Convert the lines of the material below, from the line with "family: Araliaceae" up to and including the line with "catalogue / barcode: US 1043086", into a Markdown table with the columns Row and Line, leaving out any blank lines.

** start of Supplied material **

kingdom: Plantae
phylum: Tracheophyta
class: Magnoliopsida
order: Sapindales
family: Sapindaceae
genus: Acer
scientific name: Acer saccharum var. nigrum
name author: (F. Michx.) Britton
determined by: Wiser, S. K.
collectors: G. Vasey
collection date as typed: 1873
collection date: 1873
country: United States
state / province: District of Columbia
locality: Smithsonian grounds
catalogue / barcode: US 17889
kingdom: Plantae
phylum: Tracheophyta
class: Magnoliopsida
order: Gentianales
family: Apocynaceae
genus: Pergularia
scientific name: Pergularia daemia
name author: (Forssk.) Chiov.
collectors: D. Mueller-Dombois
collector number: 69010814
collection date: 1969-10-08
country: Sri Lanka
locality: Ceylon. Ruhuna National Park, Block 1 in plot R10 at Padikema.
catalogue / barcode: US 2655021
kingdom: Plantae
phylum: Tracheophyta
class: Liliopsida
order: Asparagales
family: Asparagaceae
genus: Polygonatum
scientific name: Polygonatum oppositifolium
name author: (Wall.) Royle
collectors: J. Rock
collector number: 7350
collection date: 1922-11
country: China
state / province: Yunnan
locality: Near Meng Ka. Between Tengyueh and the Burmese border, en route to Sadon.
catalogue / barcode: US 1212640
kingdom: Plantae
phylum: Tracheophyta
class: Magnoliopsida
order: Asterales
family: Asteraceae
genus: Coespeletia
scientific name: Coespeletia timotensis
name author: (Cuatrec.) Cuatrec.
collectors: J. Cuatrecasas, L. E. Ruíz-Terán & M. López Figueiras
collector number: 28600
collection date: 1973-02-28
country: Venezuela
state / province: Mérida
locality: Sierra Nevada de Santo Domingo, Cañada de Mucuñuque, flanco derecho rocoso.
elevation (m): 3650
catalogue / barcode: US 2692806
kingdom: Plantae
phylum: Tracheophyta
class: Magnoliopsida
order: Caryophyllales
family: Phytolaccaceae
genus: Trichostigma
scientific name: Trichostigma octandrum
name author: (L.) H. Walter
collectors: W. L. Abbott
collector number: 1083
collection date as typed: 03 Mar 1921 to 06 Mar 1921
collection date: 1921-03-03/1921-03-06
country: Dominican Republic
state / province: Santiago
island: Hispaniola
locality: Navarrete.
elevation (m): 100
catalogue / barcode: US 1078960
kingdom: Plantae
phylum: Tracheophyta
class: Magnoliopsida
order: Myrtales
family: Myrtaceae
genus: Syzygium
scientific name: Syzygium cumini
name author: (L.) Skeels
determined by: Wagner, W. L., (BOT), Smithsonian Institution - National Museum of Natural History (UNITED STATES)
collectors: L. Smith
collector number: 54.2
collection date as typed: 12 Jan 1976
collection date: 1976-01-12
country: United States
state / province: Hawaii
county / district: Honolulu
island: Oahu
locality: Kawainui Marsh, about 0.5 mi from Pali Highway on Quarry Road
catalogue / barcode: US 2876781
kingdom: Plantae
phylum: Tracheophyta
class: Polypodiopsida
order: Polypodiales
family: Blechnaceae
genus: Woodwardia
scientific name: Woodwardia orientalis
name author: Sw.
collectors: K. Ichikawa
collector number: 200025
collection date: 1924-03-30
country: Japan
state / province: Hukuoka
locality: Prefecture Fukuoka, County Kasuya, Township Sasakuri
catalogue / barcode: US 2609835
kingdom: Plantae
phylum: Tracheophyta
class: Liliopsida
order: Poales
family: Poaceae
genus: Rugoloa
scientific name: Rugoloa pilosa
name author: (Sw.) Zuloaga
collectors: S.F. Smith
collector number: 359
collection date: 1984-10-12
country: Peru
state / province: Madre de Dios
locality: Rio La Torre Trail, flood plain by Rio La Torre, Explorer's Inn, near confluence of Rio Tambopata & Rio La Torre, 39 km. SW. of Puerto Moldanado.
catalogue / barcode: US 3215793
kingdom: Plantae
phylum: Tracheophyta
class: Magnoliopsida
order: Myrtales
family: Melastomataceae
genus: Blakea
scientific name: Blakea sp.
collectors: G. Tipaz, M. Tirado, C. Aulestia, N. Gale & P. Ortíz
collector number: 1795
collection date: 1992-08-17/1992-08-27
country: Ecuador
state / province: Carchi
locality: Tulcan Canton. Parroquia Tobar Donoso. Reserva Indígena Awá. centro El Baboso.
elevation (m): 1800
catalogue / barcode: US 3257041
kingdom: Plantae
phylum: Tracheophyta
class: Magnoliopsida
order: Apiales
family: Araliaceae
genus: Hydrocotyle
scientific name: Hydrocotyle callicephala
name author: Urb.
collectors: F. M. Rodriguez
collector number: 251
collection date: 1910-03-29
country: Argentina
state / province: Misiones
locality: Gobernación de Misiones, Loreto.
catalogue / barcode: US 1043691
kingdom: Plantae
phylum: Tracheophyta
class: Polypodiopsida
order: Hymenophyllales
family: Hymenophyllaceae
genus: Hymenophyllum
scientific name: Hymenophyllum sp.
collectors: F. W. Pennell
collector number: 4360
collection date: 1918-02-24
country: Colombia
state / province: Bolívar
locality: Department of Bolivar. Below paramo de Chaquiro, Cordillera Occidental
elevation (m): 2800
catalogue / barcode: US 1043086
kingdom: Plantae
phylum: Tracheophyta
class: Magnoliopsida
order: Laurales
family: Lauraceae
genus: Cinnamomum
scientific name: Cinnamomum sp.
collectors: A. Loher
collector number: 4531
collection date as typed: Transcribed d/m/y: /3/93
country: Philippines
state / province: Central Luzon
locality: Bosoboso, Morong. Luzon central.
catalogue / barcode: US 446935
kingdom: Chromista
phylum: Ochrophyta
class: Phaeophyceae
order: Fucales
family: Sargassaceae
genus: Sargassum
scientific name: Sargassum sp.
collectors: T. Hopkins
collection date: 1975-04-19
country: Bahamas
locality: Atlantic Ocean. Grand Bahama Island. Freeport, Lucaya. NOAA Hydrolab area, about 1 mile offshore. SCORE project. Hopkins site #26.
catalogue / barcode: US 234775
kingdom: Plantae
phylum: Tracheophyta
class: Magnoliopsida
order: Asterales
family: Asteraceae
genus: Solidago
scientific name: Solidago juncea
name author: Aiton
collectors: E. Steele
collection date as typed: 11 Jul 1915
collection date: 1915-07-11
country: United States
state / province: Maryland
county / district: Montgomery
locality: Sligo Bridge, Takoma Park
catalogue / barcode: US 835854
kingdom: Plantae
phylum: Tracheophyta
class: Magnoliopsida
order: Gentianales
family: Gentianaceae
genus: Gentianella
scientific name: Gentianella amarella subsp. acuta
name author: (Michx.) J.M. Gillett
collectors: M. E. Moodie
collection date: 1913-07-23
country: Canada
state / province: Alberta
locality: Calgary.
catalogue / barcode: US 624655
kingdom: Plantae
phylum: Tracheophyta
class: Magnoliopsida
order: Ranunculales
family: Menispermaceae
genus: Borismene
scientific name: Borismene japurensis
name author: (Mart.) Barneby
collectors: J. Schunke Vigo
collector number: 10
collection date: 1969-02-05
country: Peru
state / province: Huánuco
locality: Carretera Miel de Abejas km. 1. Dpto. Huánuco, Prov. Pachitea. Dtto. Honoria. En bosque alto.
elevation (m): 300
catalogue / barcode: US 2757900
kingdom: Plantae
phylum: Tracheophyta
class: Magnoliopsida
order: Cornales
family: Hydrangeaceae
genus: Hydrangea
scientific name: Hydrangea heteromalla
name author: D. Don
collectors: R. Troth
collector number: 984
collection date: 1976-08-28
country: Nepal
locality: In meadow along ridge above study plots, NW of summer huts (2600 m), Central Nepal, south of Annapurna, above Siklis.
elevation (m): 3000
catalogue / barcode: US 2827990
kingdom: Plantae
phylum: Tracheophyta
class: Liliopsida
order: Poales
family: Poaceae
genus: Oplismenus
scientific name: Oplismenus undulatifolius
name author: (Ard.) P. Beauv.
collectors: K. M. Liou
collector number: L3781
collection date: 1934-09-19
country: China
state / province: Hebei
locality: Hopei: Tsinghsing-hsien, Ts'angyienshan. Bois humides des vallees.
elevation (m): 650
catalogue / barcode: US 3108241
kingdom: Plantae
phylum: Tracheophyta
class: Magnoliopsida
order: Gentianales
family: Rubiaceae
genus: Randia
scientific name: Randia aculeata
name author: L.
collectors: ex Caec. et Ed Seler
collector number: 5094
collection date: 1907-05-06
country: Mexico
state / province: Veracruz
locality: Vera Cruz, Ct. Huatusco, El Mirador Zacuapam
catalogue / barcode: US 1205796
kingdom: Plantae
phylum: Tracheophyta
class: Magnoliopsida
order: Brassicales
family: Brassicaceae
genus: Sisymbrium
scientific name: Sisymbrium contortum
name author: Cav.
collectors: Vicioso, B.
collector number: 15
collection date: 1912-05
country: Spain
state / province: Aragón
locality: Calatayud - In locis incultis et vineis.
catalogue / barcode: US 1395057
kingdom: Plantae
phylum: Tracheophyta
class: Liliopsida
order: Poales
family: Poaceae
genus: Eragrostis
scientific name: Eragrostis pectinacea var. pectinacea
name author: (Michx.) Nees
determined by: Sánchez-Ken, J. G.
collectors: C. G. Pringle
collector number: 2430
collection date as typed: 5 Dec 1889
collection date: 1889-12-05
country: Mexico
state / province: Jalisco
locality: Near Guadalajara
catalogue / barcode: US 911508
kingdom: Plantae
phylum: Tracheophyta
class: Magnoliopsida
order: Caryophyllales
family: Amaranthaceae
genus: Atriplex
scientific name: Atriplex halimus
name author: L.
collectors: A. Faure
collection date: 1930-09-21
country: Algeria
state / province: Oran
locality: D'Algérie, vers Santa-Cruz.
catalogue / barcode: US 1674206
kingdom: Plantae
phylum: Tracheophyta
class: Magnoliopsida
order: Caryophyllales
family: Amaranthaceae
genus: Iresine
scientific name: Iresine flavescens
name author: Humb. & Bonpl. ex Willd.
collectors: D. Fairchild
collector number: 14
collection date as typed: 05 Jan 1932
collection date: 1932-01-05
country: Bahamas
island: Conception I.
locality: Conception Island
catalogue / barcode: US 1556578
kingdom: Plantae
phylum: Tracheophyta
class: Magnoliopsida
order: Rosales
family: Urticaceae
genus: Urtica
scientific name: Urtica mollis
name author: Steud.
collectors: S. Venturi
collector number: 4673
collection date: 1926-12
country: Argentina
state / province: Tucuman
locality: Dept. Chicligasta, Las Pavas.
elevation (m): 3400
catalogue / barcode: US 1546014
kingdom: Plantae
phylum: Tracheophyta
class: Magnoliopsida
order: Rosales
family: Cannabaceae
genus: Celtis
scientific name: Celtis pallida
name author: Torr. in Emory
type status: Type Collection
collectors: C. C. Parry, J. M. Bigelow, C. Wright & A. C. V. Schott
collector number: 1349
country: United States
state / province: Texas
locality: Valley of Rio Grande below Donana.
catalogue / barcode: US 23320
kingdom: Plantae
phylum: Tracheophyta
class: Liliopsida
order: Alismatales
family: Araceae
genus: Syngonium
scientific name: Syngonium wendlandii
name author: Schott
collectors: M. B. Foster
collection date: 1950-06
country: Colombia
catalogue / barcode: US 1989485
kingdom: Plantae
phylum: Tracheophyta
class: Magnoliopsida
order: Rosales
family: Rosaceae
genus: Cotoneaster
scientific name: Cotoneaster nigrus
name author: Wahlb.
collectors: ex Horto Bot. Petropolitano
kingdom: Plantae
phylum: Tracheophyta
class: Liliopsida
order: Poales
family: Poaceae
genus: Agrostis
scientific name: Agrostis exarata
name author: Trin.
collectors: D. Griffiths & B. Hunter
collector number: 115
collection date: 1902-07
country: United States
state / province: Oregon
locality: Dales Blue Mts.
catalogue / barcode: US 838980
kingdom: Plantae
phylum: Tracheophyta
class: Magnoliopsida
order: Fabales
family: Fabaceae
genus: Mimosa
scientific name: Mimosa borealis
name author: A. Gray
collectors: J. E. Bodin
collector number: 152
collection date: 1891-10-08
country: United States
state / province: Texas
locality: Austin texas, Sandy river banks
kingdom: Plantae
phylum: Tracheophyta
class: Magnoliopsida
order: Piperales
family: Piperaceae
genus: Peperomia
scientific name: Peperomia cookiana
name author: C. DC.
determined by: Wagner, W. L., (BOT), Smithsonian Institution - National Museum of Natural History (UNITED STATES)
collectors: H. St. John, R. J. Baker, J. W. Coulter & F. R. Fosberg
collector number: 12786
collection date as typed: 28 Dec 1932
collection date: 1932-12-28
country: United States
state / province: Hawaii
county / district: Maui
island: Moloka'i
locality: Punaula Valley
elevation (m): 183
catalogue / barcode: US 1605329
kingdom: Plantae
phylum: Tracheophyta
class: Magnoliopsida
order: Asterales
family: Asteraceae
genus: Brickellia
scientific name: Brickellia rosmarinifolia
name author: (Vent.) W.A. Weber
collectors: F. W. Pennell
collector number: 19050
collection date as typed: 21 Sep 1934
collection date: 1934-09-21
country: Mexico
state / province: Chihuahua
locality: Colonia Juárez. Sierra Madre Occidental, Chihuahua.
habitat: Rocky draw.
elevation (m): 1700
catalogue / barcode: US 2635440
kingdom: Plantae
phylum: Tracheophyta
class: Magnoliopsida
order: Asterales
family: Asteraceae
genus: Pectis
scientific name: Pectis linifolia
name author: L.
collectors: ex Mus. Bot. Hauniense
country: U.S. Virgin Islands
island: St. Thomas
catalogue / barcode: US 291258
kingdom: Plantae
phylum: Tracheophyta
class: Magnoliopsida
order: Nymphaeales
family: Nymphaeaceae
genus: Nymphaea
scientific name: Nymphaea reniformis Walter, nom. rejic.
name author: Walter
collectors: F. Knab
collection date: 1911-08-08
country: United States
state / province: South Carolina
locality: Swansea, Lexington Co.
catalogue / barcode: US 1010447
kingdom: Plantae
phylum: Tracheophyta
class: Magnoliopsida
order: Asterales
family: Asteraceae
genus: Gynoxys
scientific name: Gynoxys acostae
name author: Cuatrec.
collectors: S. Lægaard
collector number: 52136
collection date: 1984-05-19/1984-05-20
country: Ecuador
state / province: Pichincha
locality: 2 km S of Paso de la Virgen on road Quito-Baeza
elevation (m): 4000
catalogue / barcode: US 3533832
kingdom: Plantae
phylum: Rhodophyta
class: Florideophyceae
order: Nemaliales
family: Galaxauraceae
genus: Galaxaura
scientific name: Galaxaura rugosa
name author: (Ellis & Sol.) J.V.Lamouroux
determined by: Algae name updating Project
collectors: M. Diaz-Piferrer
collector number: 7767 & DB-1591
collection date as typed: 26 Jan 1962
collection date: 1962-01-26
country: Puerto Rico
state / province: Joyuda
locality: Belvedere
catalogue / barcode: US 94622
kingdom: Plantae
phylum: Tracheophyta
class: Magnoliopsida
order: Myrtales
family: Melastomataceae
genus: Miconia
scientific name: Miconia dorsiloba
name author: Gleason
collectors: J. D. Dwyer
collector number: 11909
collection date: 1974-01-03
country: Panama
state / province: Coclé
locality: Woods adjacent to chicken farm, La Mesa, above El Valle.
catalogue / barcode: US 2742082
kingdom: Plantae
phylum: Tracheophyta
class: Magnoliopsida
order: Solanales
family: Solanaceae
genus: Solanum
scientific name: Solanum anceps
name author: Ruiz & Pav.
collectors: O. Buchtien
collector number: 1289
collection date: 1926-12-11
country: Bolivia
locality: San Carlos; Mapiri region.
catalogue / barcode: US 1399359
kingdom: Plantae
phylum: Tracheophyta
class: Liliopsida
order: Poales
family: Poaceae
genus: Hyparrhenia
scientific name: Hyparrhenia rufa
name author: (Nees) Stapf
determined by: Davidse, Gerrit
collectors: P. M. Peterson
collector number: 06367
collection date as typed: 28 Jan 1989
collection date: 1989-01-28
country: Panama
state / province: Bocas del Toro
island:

** end of Supplied material **

=== Written answer ===
| Row | Line |
|---|---|
| 1 | family: Araliaceae |
| 2 | genus: Hydrocotyle |
| 3 | scientific name: Hydrocotyle callicephala |
| 4 | name author: Urb. |
| 5 | collectors: F. M. Rodriguez |
| 6 | collector number: 251 |
| 7 | collection date: 1910-03-29 |
| 8 | country: Argentina |
| 9 | state / province: Misiones |
| 10 | locality: Gobernación de Misiones, Loreto. |
| 11 | catalogue / barcode: US 1043691 |
| 12 | kingdom: Plantae |
| 13 | phylum: Tracheophyta |
| 14 | class: Polypodiopsida |
| 15 | order: Hymenophyllales |
| 16 | family: Hymenophyllaceae |
| 17 | genus: Hymenophyllum |
| 18 | scientific name: Hymenophyllum sp. |
| 19 | collectors: F. W. Pennell |
| 20 | collector number: 4360 |
| 21 | collection date: 1918-02-24 |
| 22 | country: Colombia |
| 23 | state / province: Bolívar |
| 24 | locality: Department of Bolivar. Below paramo de Chaquiro, Cordillera Occidental |
| 25 | elevation (m): 2800 |
| 26 | catalogue / barcode: US 1043086 |